Tears, Drips and Pixels

Tears, Drips and Pixels

A figure of the Pictures Generation artists who emerged in early-1980’s New York, Wachtel started to juxtapose posters of movie stars, pin-up girls, political figures, pop music icons, as well as cartoon figures drawn from commercial greeting cards, folk art and archeology. Through her own use of characters and vocabulary she appropriates and distills images into concentrated paintings, shifting the original logic and proposing an examination of the emotional, political and aesthetic conditions of our visually dominated world.

Since 2011, her work has addressed substantial issues such as war and protest, politics as entertainment, corporate greed and environmental negligence, celebrity culture, and the vast space of the internet that is constantly replenishing images on a disorienting scale. Seen within this context, Wachtel has developed an individual visual language that grapples with the function and significance of images in modern society, embracing the so-called “decline of future”. In her oil and acrylic paintings Wachtel consistently presents an awareness of the dominance of images, their penetration into all areas of life, and the haziness of their interconnections.

In her new body of work, Julia Wachtel addresses various subject matters, from global warming to consumer society and the impact of acceleration, as well as the increasing importance of visual media in modern communications and the inability to differentiate between sign and reality. Combining critical and humorous spectacle, Wachtel chooses a multipurpose visual vocabulary to refer to the serialization of banal and iconic images to test our sensorial empathy towards ‘authenticity’ and ‘truth’ in the complex interchange of images and messages. Her use of cartoon characters function as commentators or unwary conspirators on the social, political and cultural content surrounding them.

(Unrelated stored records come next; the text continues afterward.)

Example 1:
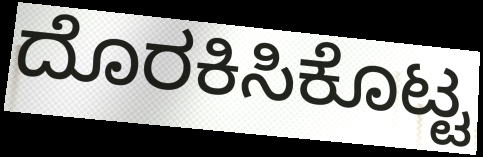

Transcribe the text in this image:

ದೊರಕಿಸಿಕೊಟ್ಟ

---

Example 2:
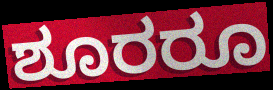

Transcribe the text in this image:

ಶೂರರೂ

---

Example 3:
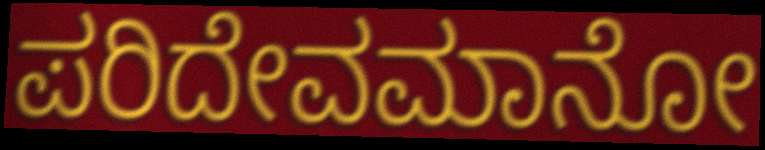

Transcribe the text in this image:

ಪರಿದೇವಮಾನೋ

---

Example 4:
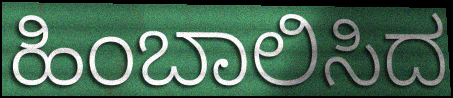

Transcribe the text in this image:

ಹಿಂಬಾಲಿಸಿದ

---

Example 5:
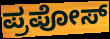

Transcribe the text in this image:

ಪ್ರಪೋಸ್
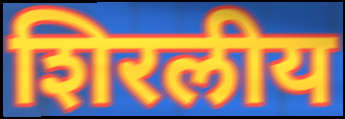
शिरलीय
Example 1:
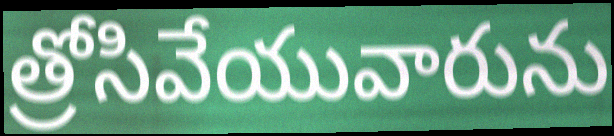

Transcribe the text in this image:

త్రోసివేయువారును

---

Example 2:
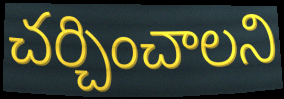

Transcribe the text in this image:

చర్చించాలని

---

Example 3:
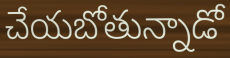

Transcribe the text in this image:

చేయబోతున్నాడో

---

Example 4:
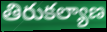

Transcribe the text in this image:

తిరుకల్యాణ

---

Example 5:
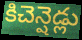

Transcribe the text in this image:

కిచెన్షెడ్లు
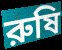
রুষি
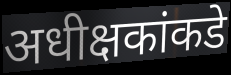
अधीक्षकांकडे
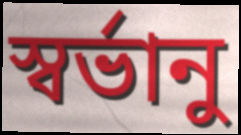
স্বর্ভানু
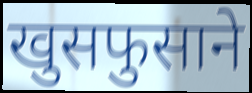
खुसफुसाने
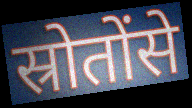
स्रोतोंसे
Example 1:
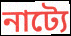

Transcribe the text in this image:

নাট্যে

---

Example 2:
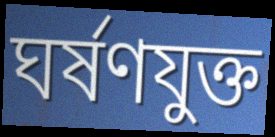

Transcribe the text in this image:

ঘর্ষণযুক্ত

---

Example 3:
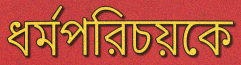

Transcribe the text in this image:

ধর্মপরিচয়কে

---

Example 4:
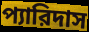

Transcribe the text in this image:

প্যারিদাস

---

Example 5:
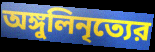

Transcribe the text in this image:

অঙ্গুলিনৃত্যের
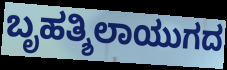
ಬೃಹತ್ಶಿಲಾಯುಗದ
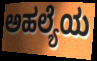
ಅಹಲ್ಯೆಯ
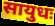
सायुधः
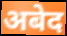
अबेद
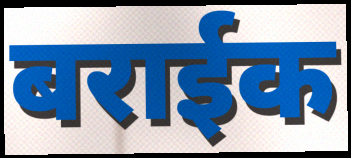
बराईक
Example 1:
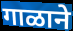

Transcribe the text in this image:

गाळाने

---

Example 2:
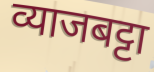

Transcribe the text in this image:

व्याजबट्टा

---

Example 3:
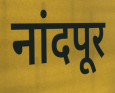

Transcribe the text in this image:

नांदपूर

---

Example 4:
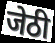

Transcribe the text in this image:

जेठी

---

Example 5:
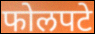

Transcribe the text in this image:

फोलपटे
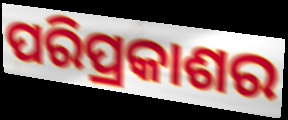
ପରିପ୍ରକାଶର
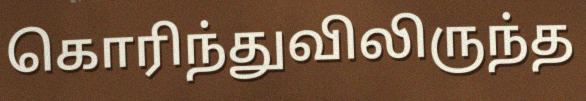
கொரிந்துவிலிருந்த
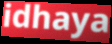
idhaya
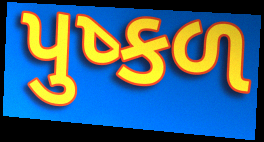
પુષ્કળ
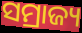
ସମ୍ରାଜ୍ୟ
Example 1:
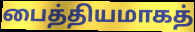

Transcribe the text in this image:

பைத்தியமாகத்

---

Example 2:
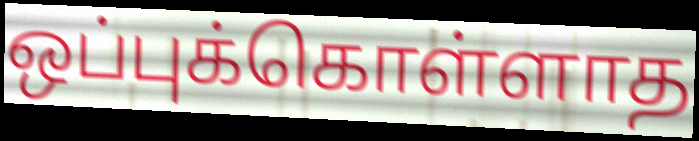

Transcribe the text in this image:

ஒப்புக்கொள்ளாத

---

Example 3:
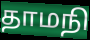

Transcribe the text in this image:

தாமநி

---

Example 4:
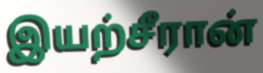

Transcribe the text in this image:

இயற்சீரான்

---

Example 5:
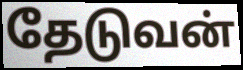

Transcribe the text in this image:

தேடுவன்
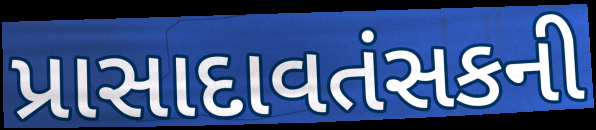
પ્રાસાદાવતંસકની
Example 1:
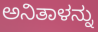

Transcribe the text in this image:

ಅನಿತಾಳನ್ನು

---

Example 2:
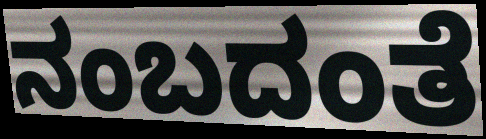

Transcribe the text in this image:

ನಂಬದಂತೆ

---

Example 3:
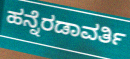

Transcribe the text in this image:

ಹನ್ನೆರಡಾವರ್ತಿ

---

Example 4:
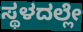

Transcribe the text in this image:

ಸ್ಥಳದಲ್ಲೇ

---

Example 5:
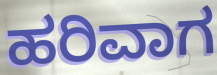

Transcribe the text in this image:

ಹರಿವಾಗ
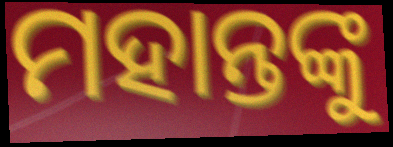
ମହାନ୍ତଙ୍କୁ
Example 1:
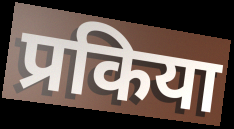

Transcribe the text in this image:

प्रकिया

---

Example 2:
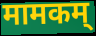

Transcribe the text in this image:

मामकम्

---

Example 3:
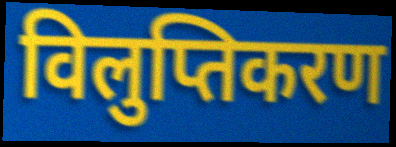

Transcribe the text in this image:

The component images of Wachtel’s paintings are reproduced on canvas panels by either hand painting or screen printing. This correlation of opposites is found again in her use of abstraction and representation, line drawing and photography, digital platforms and print media, the sentimentally comical and the confoundingly mundane. While the viewer seeks coherence, the paintings want to break apart. As for example in one of the exhibition’s largest canvases Seeds, 2017 Wachtel juxtaposes vast blueish landscapes of Svalbard Global Seed Vault, a seed bank on the Norwegian island of Spitsbergen with the cartoonish representation of an igloo house in a prescient pictorial observation of paradoxes. The real versus fictional. Looking at the painting, one might feel the sense of our own concerns about preservation and devastation, watching as we appear unable to act in our identification with it.

Her new paintings are forcing the viewer to reevaluate their motive for looking. As Quinn Latimer points in her essay: ‘Wachtel’s juxtapositions not only tackle but also transcend issues around the significatory power of existing images and the politics of their appropriation, thereby taking on our “emotional and economic investment” therein.’ Ultimately, Wachtel’s new friezelike compositions contribute to make sense out of this constant flow of information where she, herself is “trying to deal with possibilities and impossibilities of expression within a cultural context that to a frightening degree produces synthetic expression”.